- **Problem requirements**
Using the listing that follows, filter out every line lacking the string "buttons" and return the rest.

━━ Available data

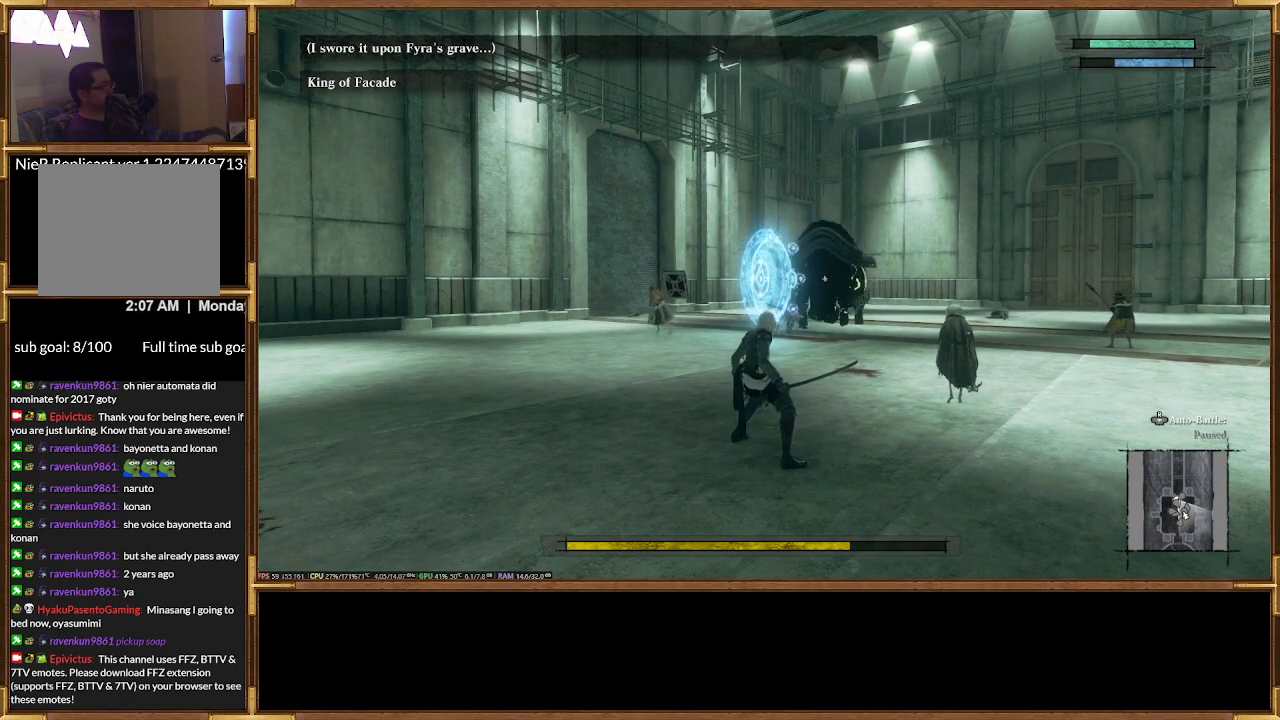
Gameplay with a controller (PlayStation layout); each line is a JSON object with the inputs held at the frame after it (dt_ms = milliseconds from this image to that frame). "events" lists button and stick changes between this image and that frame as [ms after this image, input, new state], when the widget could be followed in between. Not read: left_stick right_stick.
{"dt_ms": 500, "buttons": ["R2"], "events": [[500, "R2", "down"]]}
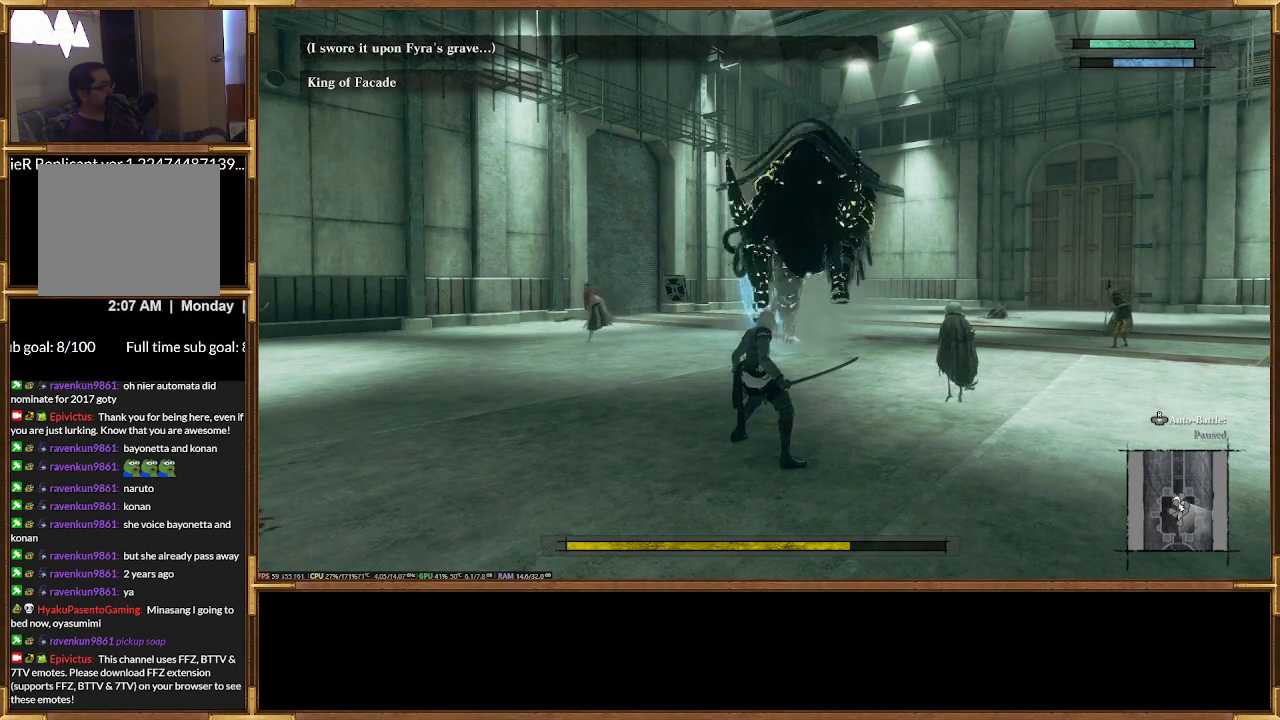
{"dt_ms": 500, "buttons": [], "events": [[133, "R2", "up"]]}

━━━━

- **Exercise solution**
{"dt_ms": 500, "buttons": ["R2"], "events": [[500, "R2", "down"]]}
{"dt_ms": 500, "buttons": [], "events": [[133, "R2", "up"]]}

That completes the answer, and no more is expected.